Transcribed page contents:
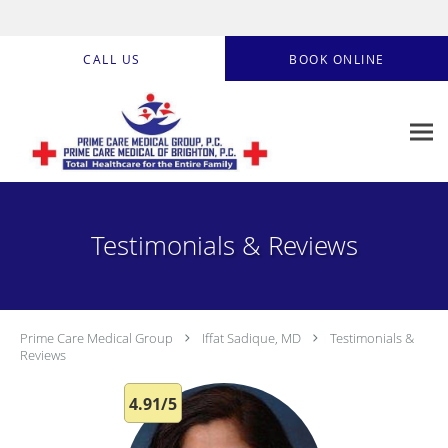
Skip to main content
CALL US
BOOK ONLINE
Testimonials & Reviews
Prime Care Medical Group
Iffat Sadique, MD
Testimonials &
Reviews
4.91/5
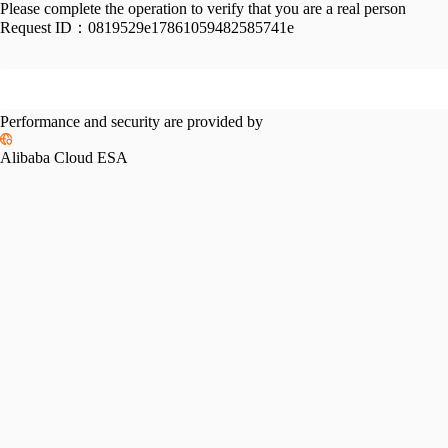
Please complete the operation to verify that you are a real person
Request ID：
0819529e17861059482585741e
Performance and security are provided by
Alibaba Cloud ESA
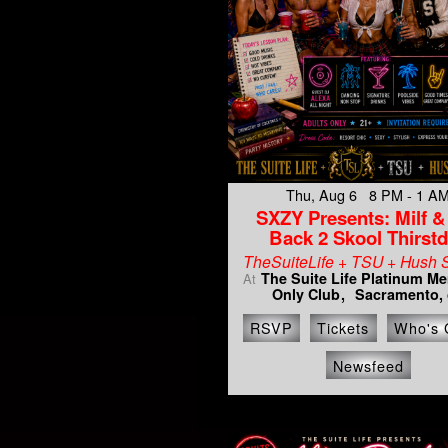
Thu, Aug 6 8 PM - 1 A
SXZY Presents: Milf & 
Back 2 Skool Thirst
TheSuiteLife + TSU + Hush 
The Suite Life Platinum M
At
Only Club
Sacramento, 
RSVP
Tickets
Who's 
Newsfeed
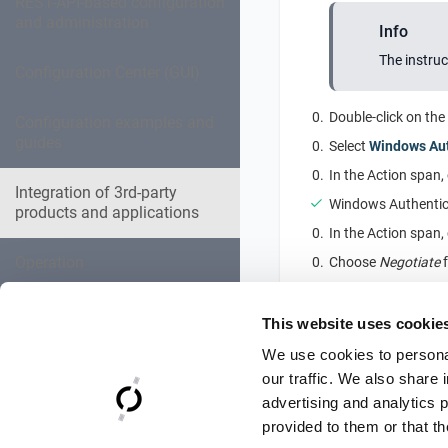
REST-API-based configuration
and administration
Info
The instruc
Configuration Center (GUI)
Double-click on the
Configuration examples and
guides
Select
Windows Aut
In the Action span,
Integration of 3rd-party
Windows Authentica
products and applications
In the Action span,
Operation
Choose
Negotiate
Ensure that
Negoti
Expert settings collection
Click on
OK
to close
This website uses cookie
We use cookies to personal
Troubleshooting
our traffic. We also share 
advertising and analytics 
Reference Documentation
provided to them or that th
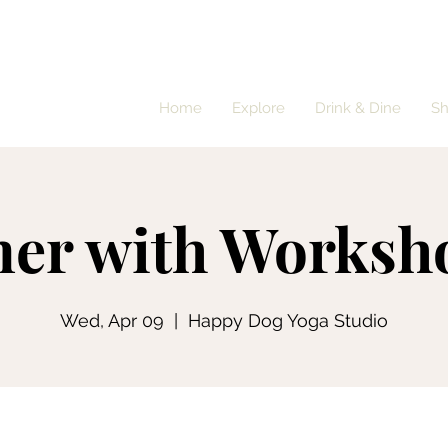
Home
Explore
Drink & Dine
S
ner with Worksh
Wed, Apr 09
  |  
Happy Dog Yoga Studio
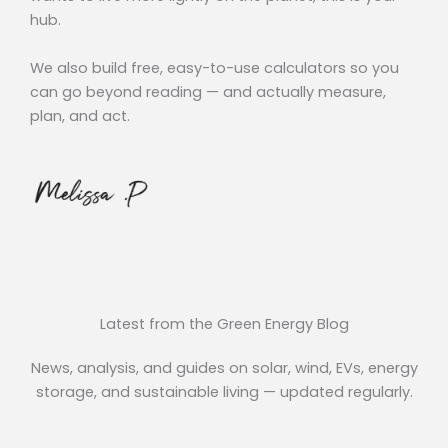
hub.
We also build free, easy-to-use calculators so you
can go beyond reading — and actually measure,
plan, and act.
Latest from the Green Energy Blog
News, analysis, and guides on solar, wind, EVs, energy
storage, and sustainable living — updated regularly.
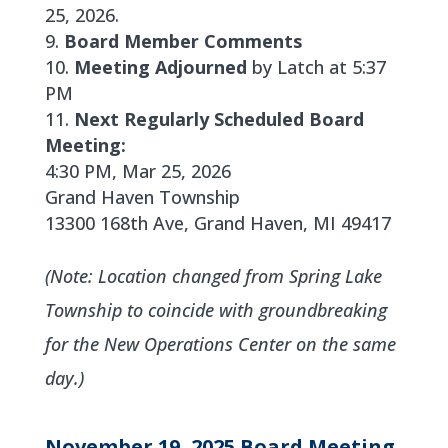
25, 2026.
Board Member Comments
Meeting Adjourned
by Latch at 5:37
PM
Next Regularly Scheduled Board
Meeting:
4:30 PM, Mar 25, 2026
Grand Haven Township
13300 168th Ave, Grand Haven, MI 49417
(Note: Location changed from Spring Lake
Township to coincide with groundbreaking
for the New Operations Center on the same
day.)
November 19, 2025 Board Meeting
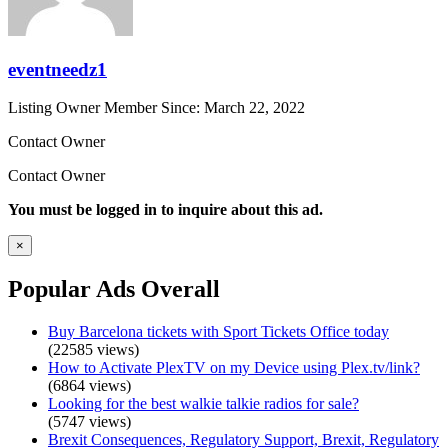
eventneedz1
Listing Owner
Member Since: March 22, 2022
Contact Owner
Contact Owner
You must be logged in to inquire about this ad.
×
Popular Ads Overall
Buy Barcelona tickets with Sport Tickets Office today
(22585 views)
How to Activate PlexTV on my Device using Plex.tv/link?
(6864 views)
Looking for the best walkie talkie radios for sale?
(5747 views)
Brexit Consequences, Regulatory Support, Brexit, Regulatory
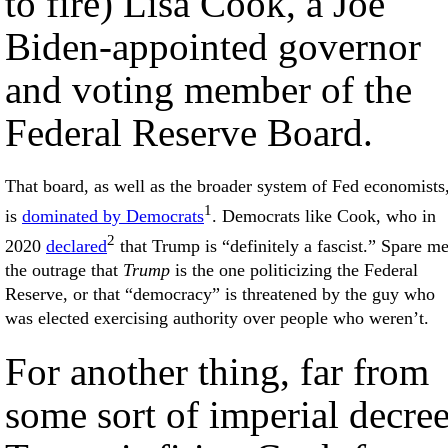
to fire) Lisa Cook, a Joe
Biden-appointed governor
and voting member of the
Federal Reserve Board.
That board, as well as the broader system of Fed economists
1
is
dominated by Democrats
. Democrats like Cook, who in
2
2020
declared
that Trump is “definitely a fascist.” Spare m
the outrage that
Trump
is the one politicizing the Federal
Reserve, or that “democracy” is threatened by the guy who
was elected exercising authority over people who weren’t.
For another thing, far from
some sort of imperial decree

__What this task involves__
Replace "Contact Owner" with "Message Owner" in the entries from the line with "REST-API-based configuration" to the line with "Brexit Consequences, Regulatory", leaving every other word unchanged. Give only those lines, without the pictures.

__Your response__
REST-API-based configuration
and administration
Info
The instruc
Configuration Center (GUI)
Double-click on the
Configuration examples and
guides
Select
Windows Aut
In the Action span,
Integration of 3rd-party
Windows Authentica
products and applications
In the Action span,
Operation
Choose
Negotiate
Ensure that
Negoti
Expert settings collection
Click on
OK
to close
This website uses cookie
We use cookies to personal
Troubleshooting
our traffic. We also share 
advertising and analytics 
Reference Documentation
provided to them or that th
Home
Explore
Drink & Dine
S
ner with Worksh
Wed, Apr 09
  |  
Happy Dog Yoga Studio
hub.
We also build free, easy-to-use calculators so you
can go beyond reading — and actually measure,
plan, and act.
Latest from the Green Energy Blog
News, analysis, and guides on solar, wind, EVs, energy
storage, and sustainable living — updated regularly.
25, 2026.
Board Member Comments
Meeting Adjourned
by Latch at 5:37
PM
Next Regularly Scheduled Board
Meeting:
4:30 PM, Mar 25, 2026
Grand Haven Township
13300 168th Ave, Grand Haven, MI 49417
(Note: Location changed from Spring Lake
Township to coincide with groundbreaking
for the New Operations Center on the same
day.)
November 19, 2025 Board Meeting
eventneedz1
Listing Owner
Member Since: March 22, 2022
Message Owner
Message Owner
You must be logged in to inquire about this ad.
×
Popular Ads Overall
Buy Barcelona tickets with Sport Tickets Office today
(22585 views)
How to Activate PlexTV on my Device using Plex.tv/link?
(6864 views)
Looking for the best walkie talkie radios for sale?
(5747 views)
Brexit Consequences, Regulatory Support, Brexit, Regulatory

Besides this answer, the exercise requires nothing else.